Graph 4: Team Stats - Win/Loss Heatmap

Looking at the rows shows the team’s win percentage against the column opponent. This means that the more green horizontally the higher the win percentage the team has. More green horizontally indicates a good season.

When looking at the columns, this is the win percentage against the team. This means more teams beat the team in that column. More green in a teams columns indicates more losses and a bad season.

Graph 4 Discussion and Conclusion

Graph 4 Discussion:

Looking at the rows we can tell that the Oklahoma City Thunder and Cleveland Cavaliers are having strong seasons from their high win percentages.

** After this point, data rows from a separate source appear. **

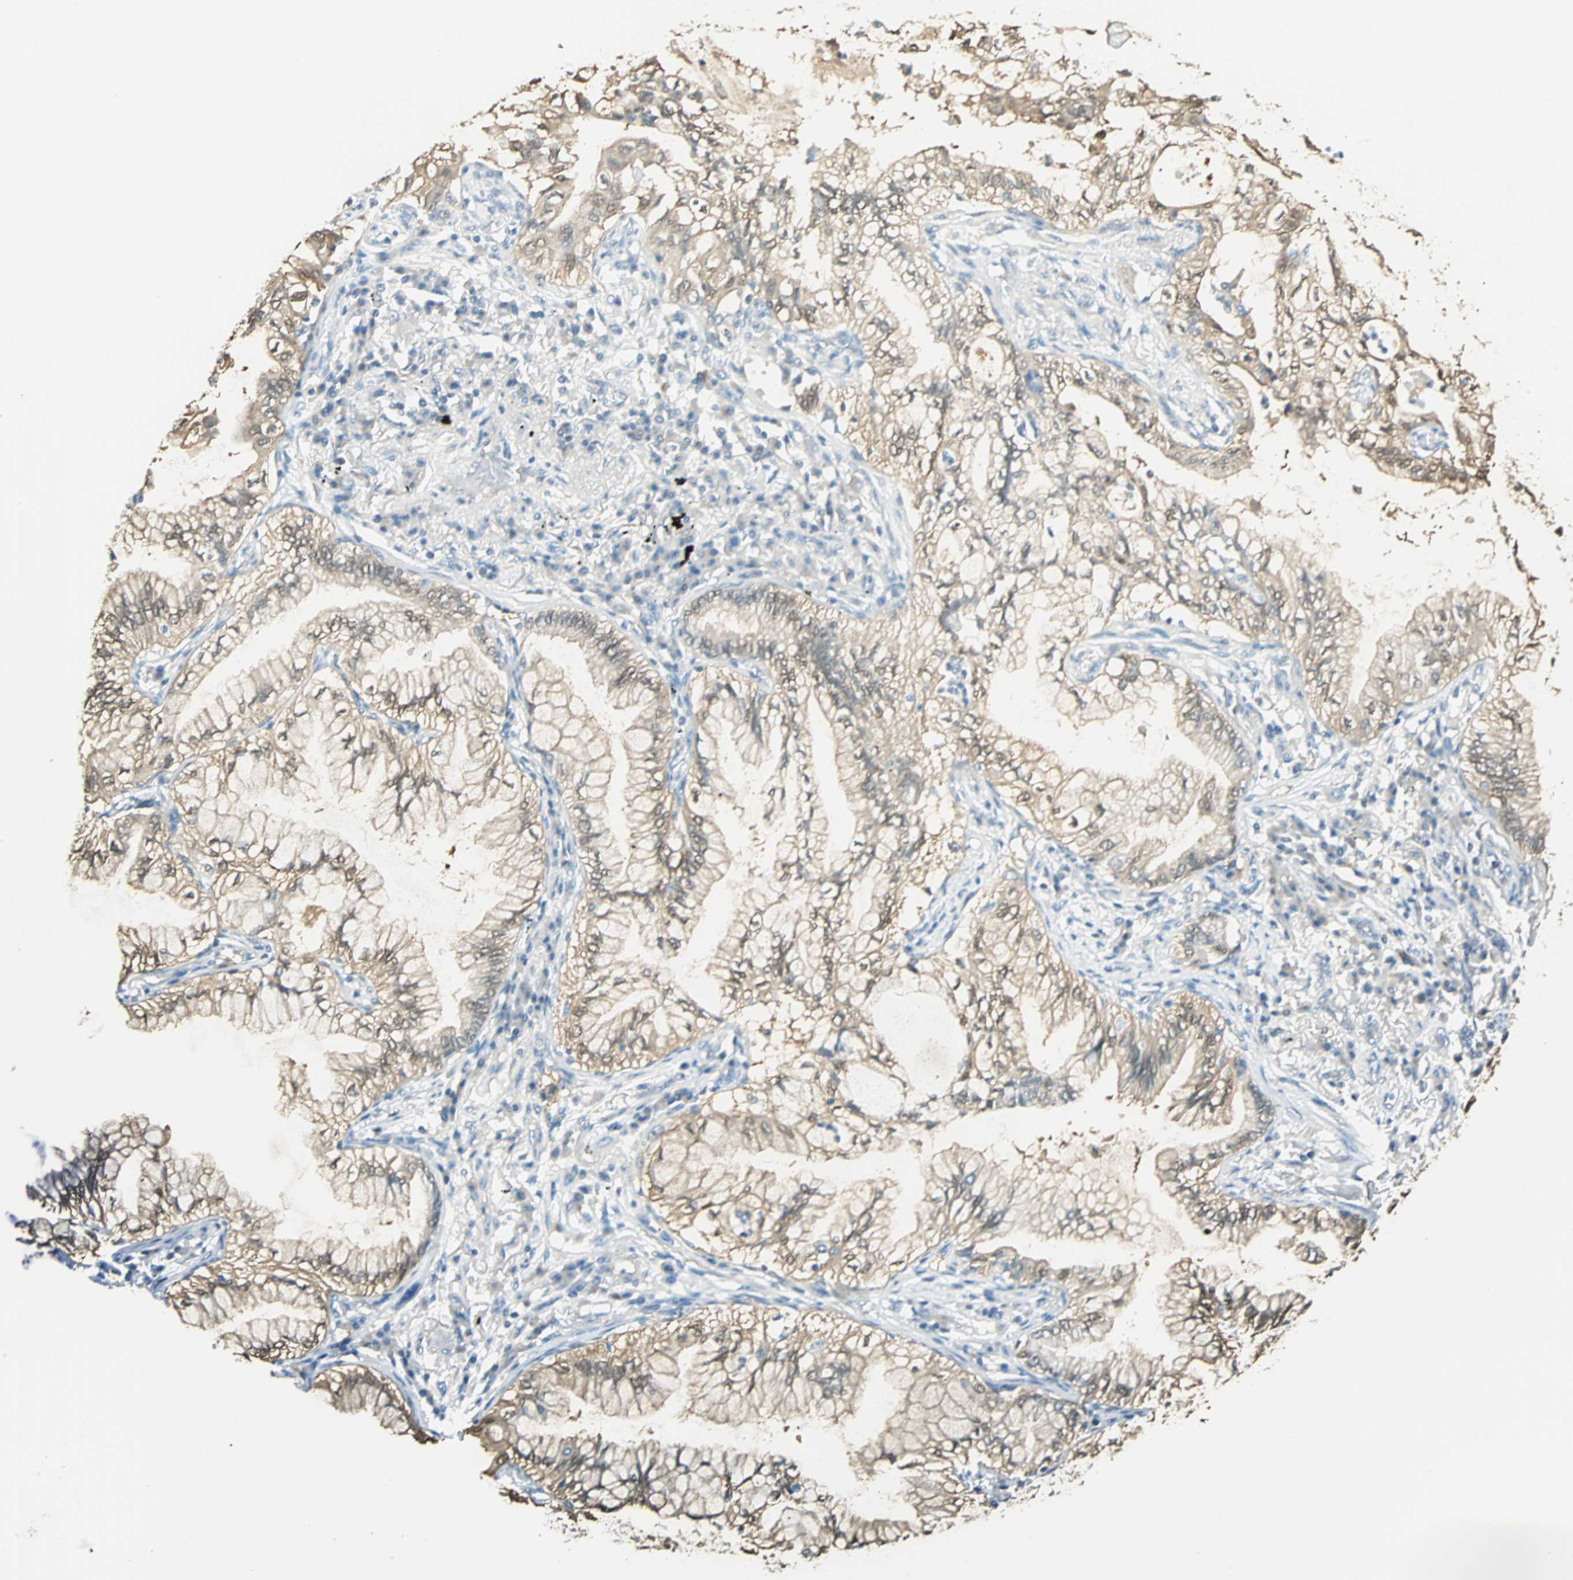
{"staining": {"intensity": "moderate", "quantity": ">75%", "location": "cytoplasmic/membranous,nuclear"}, "tissue": "lung cancer", "cell_type": "Tumor cells", "image_type": "cancer", "snomed": [{"axis": "morphology", "description": "Adenocarcinoma, NOS"}, {"axis": "topography", "description": "Lung"}], "caption": "About >75% of tumor cells in lung cancer reveal moderate cytoplasmic/membranous and nuclear protein staining as visualized by brown immunohistochemical staining.", "gene": "S100A1", "patient": {"sex": "female", "age": 70}}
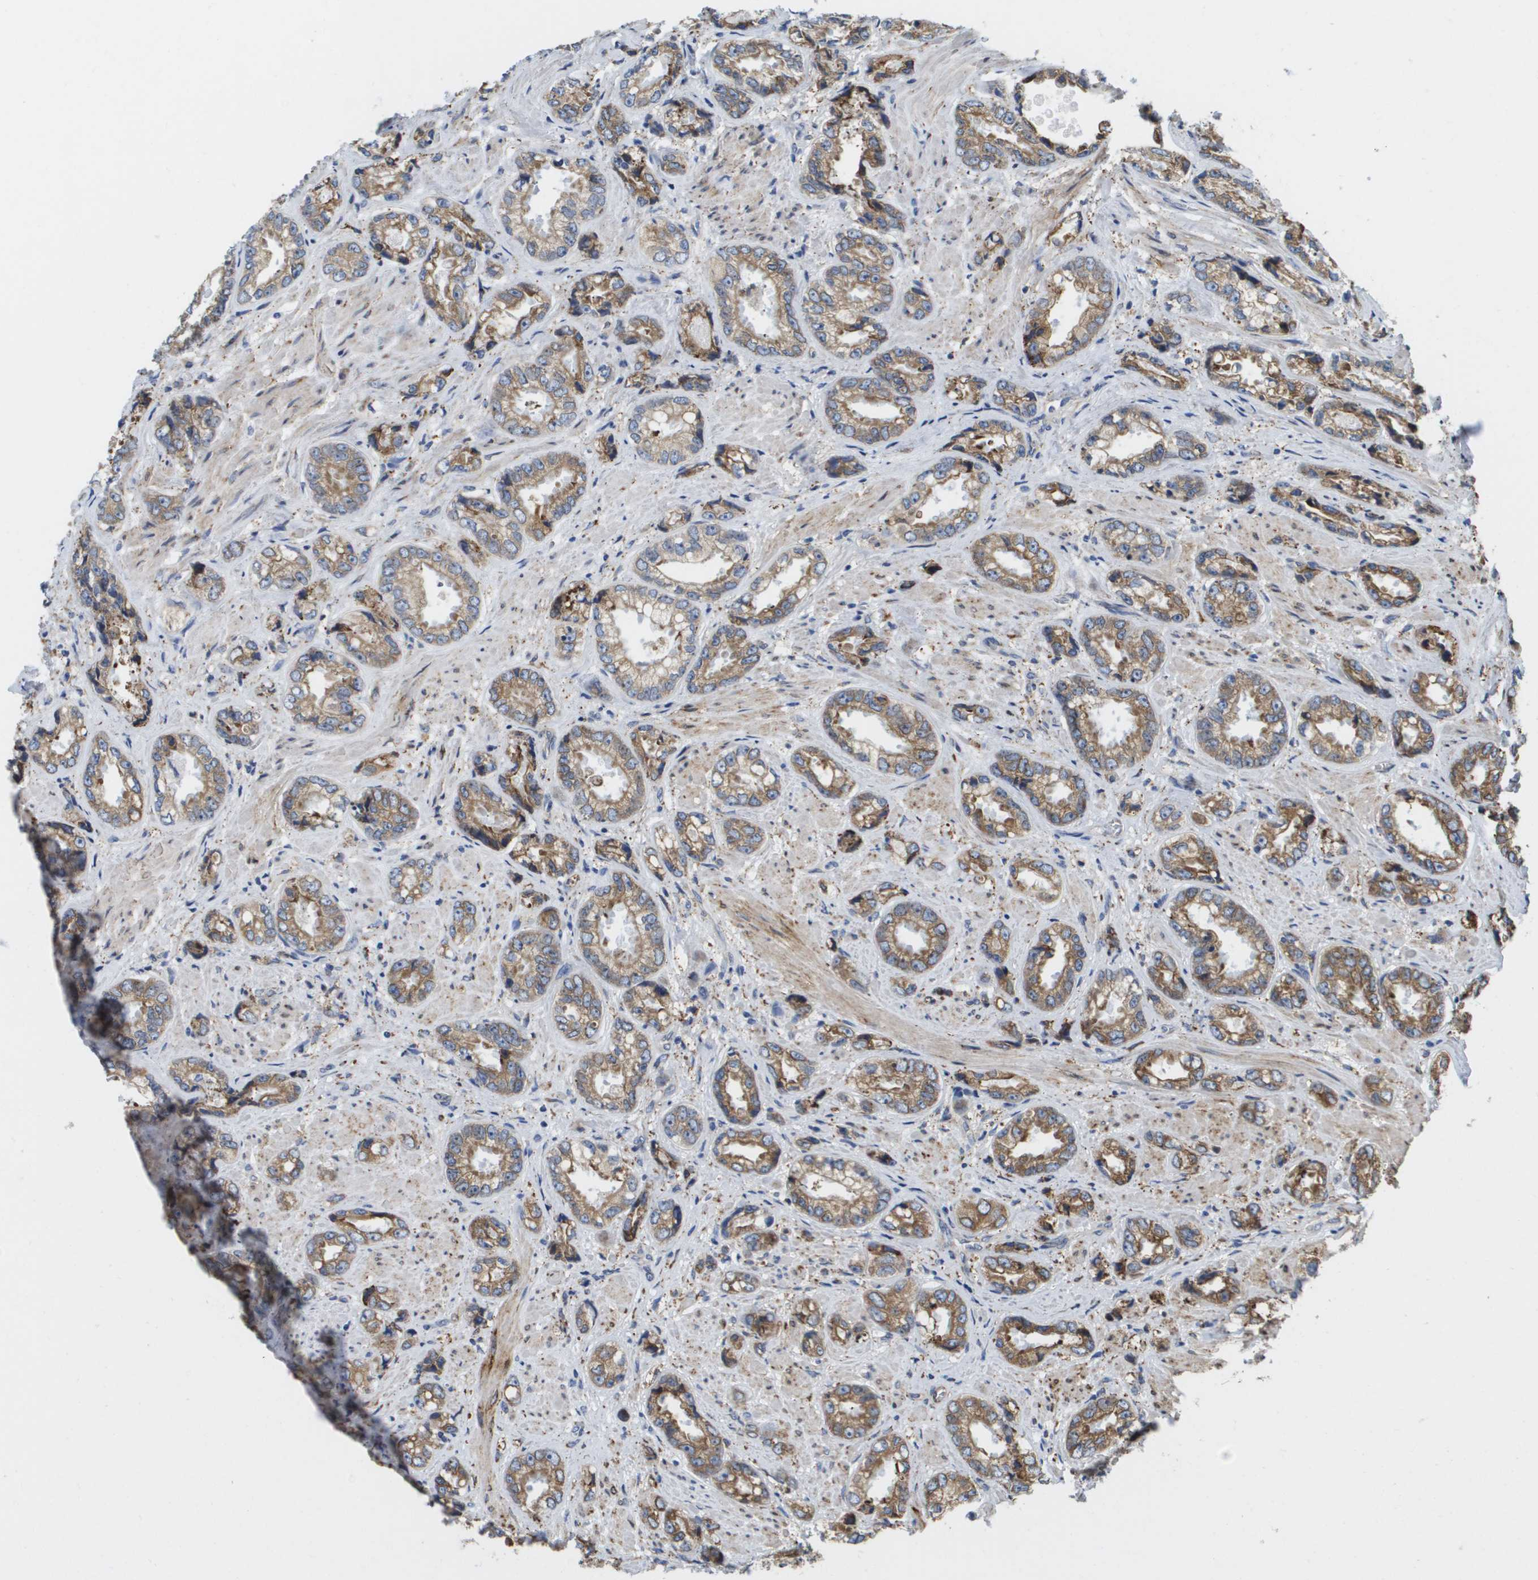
{"staining": {"intensity": "moderate", "quantity": ">75%", "location": "cytoplasmic/membranous"}, "tissue": "prostate cancer", "cell_type": "Tumor cells", "image_type": "cancer", "snomed": [{"axis": "morphology", "description": "Adenocarcinoma, High grade"}, {"axis": "topography", "description": "Prostate"}], "caption": "A high-resolution histopathology image shows immunohistochemistry (IHC) staining of prostate cancer (adenocarcinoma (high-grade)), which demonstrates moderate cytoplasmic/membranous staining in about >75% of tumor cells. The protein of interest is shown in brown color, while the nuclei are stained blue.", "gene": "ST3GAL2", "patient": {"sex": "male", "age": 61}}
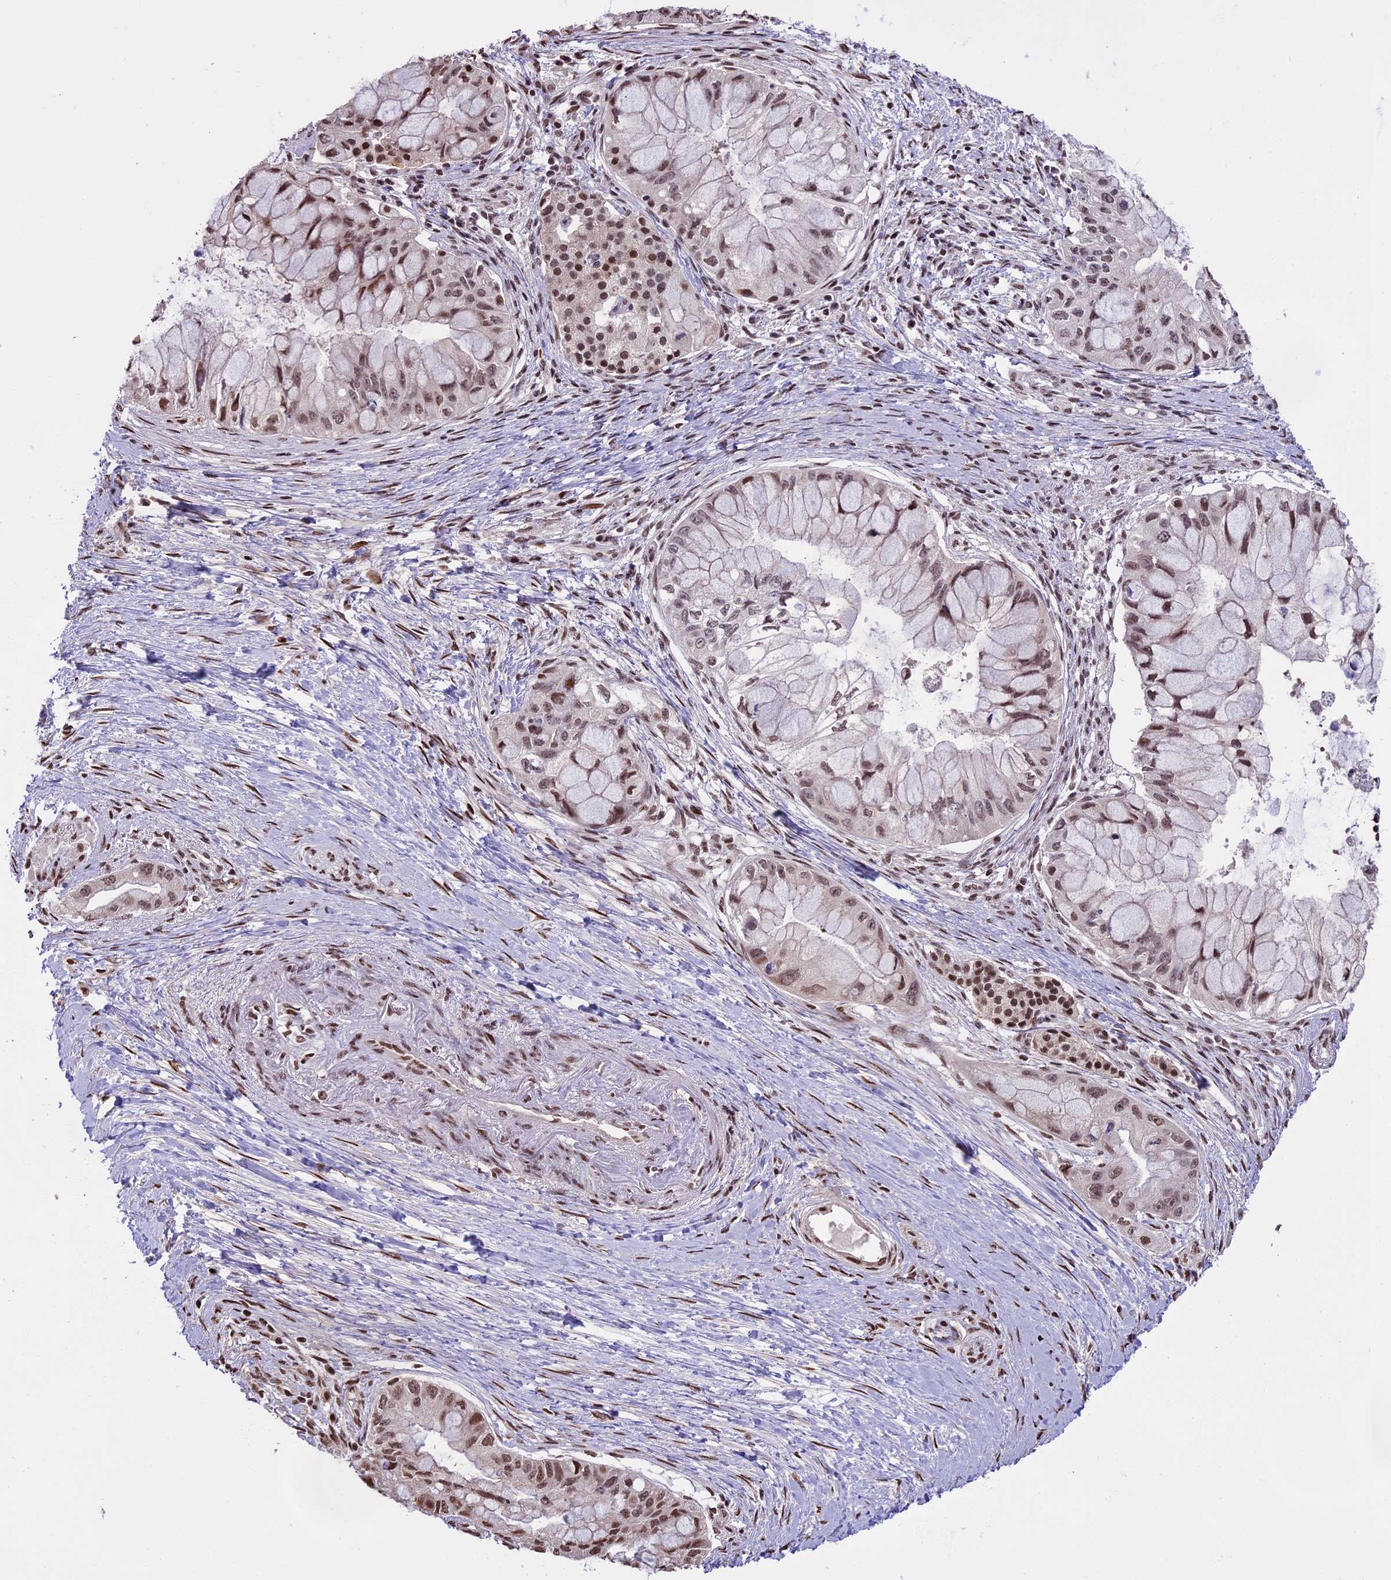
{"staining": {"intensity": "moderate", "quantity": ">75%", "location": "nuclear"}, "tissue": "pancreatic cancer", "cell_type": "Tumor cells", "image_type": "cancer", "snomed": [{"axis": "morphology", "description": "Adenocarcinoma, NOS"}, {"axis": "topography", "description": "Pancreas"}], "caption": "Human adenocarcinoma (pancreatic) stained for a protein (brown) shows moderate nuclear positive staining in approximately >75% of tumor cells.", "gene": "POLR3E", "patient": {"sex": "male", "age": 48}}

Alternatively, if we look at the columns we can conclude that the Washington Wizards and the Utah Jazz are struggling this season because they are getting beaten by their opponents at high rates.

Conclusion:

So far this season we can tell that Shai Gilgeous-Alexander has been a dominant scorer in the league leading to OKC Thunder to a very successful season and we should expect to see him continue to perform at a very high level. Other players like Nikola Jokic have also been able to put up impressive numbers in scoring and in other stats. It will be interesting to see how the MVP run will play out for the rest of the season and seeing if these players can continue to put up the numbers they have in this portion of the season.